Editorial

College admissions practices have receded further into the realm of excess and hypocrisy with the recent advent of a practice once reserved for social good graces.

As detailed in a recent New York Times article, thank-you notes are likely to become commonplace in college admissions. Some thank-you notes of note include M & M’s candies matching the desired school’s colors, others are written on college stationary, the article explains.

According to the Times, some admissions officers think thank-you notes reflect a measure of tact and keep them in an applicant’s file, while others like New York University simply throw them away.

Although college admissions officials are divided on thank-you notes – that is, whether they are really requisite or even beneficial for admission – the fact remains that college students should say ‘no thanks’ to thank-you notes and the burgeoning note-passing practice.

Consider the typical use of a thank-you note – ideally, it’s a reaction to a gift or kind gesture that ideally reflects true gratitude on behalf of the recipient.

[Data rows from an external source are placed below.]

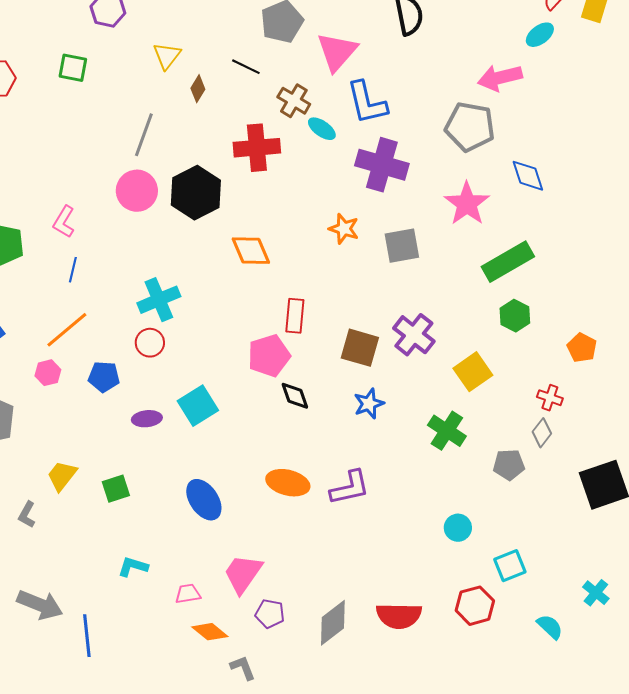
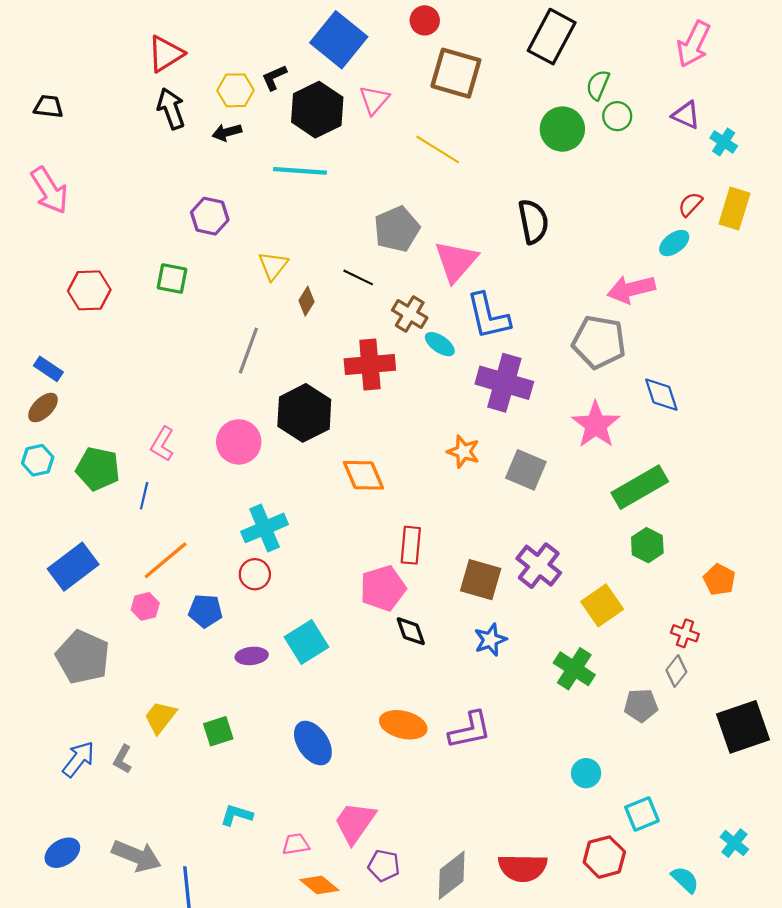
pink circle: (137, 191) -> (239, 442), moved
gray square: (402, 246) -> (526, 470), turned 33
blue line: (73, 270) -> (144, 496), moved

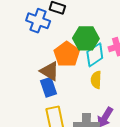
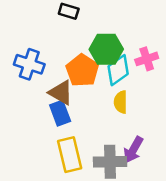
blue cross: (38, 21) -> (29, 64), moved

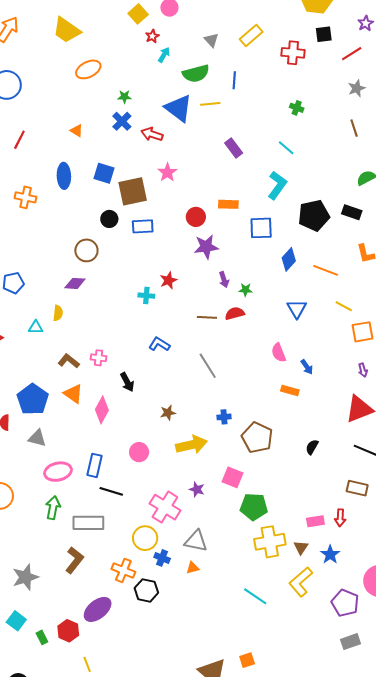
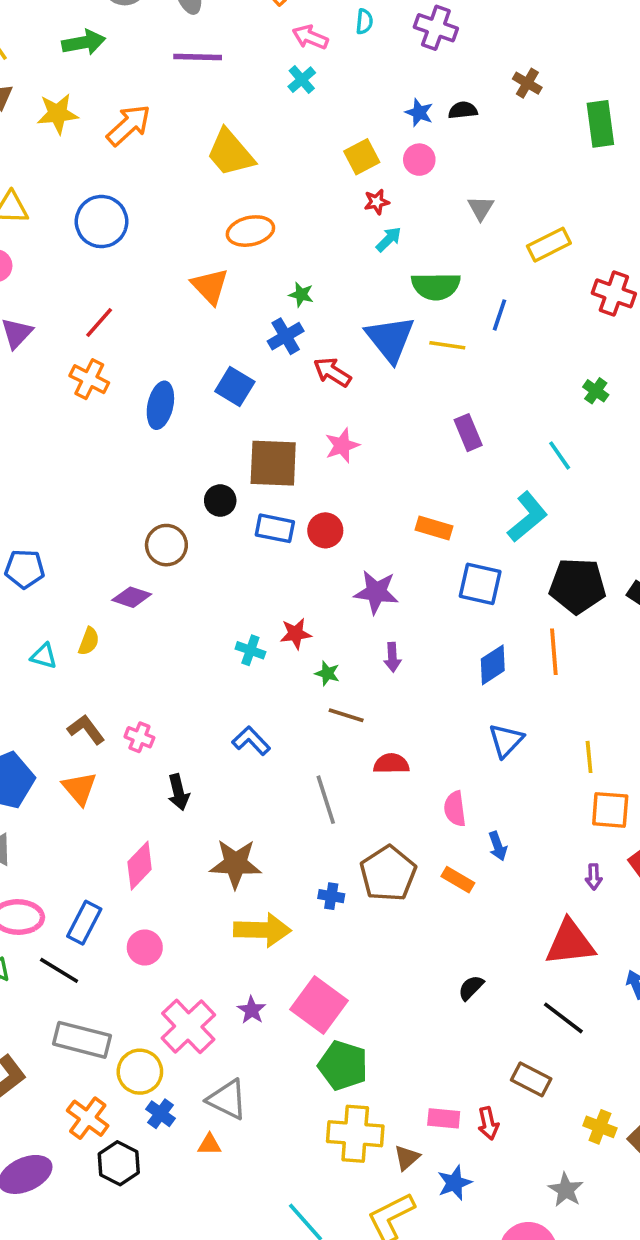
gray triangle: (211, 40) -> (481, 208), moved
orange triangle: (77, 131) -> (210, 286), moved, size x1.6
blue square: (104, 173) -> (235, 386), moved
orange cross: (26, 197) -> (89, 379), moved
red circle: (196, 217) -> (325, 530), moved
blue diamond: (289, 259) -> (493, 665), moved
orange line: (326, 270) -> (554, 652), moved, turned 50
green star: (245, 290) -> (327, 673), moved
yellow line: (344, 306) -> (589, 757), turned 42
red semicircle: (235, 313) -> (391, 764), moved
pink diamond: (102, 410) -> (140, 866), moved
brown star: (168, 413) -> (236, 864), size x1.8
brown pentagon: (257, 438) -> (388, 874), moved
pink circle: (139, 452) -> (145, 947), moved
pink square: (232, 477) -> (319, 1005), size x1.4
black line: (111, 491) -> (59, 970), moved
red arrow: (340, 518) -> (488, 1123), turned -30
gray rectangle: (88, 523) -> (82, 1040), moved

A thank-you note rarely reflects such truthfulness, though, and is often written to uphold the mores of polite society: You write a thank-you note to the aunt who thoughtlessly buys you a heinous wool sweater – despite your allergy to wool – not because you like it, but because others oblige you to do so.

A thank-you note for a college admissions officer accomplishes exactly this – it’s basically thanking that officer for making it easier for a prospective student to shell out tens of thousands of dollars at an institution of higher education.

A thank-you note to a college-admissions officer also ups the ante for other applicants who rightly might not feel comfortable going through such ridiculous motions.

If the very shallow act of automatic thank-you notes becomes widely practiced, then it will reflect poorly upon other students who may choose to spend their time getting a real leg up on college – perhaps studying a bit more for AP or SAT II subject exams rather than writing a flimsy little note.

Underscoring the issue of thank-you notes is a bigger problem in college admissions. Teenagers are virtual wrecks when it comes to applying for college, and it’s not because of their grades or standardized test scores.

As detailed in an Associated Press article titled “Colleges seek ‘authenticity’ in hopefuls,” college applicants are told they should simultaneously show off their credentials and their flaws, creating the aura of authenticity. One counselor tells his students to intentionally make a small mistake in their applications so that they don’t look like “robots.”

Understandably, anyone vaguely familiar with the definition of authenticity must laugh at this idea.

And anyone with half a heart to guess at the likely psychological and social ramifications of telling kids to be authentic by following certain guidelines like engineered errors and thank-you notes must worry about this idea, too.